### What to work on
The lines to reproduce from the material below are those from the one containing "Box provides full" through the one containing "Private video, viewa", both included; write them out exactly and add nothing.

### Excerpted data
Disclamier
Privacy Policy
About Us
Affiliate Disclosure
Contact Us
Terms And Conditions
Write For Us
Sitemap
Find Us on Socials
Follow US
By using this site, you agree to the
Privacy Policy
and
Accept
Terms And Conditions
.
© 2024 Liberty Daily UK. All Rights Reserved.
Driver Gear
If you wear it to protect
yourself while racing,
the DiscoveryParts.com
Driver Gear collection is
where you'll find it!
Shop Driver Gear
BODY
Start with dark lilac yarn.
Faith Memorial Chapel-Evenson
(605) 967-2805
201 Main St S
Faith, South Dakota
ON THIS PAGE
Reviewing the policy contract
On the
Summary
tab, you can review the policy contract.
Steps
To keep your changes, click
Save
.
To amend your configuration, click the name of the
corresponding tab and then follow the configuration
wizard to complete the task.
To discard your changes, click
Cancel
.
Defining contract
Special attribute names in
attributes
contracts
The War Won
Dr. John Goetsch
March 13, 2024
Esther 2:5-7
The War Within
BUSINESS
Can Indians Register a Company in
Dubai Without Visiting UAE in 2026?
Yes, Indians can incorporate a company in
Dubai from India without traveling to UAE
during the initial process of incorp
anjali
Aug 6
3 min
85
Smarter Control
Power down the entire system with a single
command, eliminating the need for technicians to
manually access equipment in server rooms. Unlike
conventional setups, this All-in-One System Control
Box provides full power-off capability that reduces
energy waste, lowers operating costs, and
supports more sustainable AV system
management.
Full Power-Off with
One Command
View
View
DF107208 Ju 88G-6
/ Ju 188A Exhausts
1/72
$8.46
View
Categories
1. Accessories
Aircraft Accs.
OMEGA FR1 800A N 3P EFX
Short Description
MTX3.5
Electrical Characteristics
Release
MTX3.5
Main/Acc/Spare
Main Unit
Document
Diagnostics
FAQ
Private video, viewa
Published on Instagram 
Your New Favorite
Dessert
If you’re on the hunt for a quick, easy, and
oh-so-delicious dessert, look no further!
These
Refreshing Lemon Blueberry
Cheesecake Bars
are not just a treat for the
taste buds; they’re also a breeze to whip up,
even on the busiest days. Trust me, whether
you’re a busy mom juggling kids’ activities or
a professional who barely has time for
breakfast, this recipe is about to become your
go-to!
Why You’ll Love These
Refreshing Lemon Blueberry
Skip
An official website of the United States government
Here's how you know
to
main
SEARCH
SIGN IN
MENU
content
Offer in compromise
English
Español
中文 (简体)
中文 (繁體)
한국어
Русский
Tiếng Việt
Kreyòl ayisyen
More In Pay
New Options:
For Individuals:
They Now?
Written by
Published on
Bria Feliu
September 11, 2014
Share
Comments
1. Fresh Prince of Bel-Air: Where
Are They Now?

### Exercise solution
Box provides full power-off capability that reduces
energy waste, lowers operating costs, and
supports more sustainable AV system
management.
Full Power-Off with
One Command
View
View
DF107208 Ju 88G-6
/ Ju 188A Exhausts
1/72
$8.46
View
Categories
1. Accessories
Aircraft Accs.
OMEGA FR1 800A N 3P EFX
Short Description
MTX3.5
Electrical Characteristics
Release
MTX3.5
Main/Acc/Spare
Main Unit
Document
Diagnostics
FAQ
Private video, viewa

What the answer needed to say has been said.